[THE DATA]

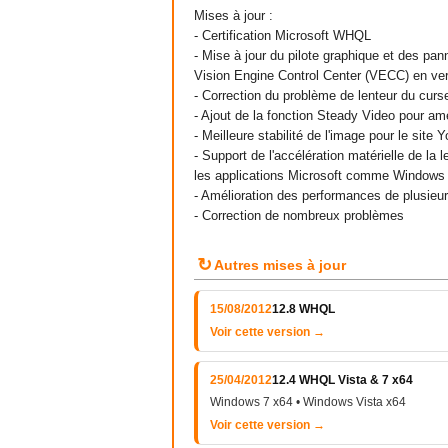
Mises à jour :
- Certification Microsoft WHQL
- Mise à jour du pilote graphique et des pa
Vision Engine Control Center (VECC) en ve
- Correction du problème de lenteur du curseu
- Ajout de la fonction Steady Video pour amé
- Meilleure stabilité de l'image pour le site
- Support de l'accélération matérielle de 
les applications Microsoft comme Windows
- Amélioration des performances de plusieur
- Correction de nombreux problèmes
↻
Autres mises à jour
15/08/2012
12.8 WHQL
Voir cette version →
25/04/2012
12.4 WHQL Vista & 7 x64
Windows 7 x64 • Windows Vista x64
Voir cette version →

[/THE DATA]

▶ _WHAT THE TASK REQUIRES_
Answer with one number: how many lines of the entries above include the word "Correction".

▶ _WRITTEN ANSWER_
2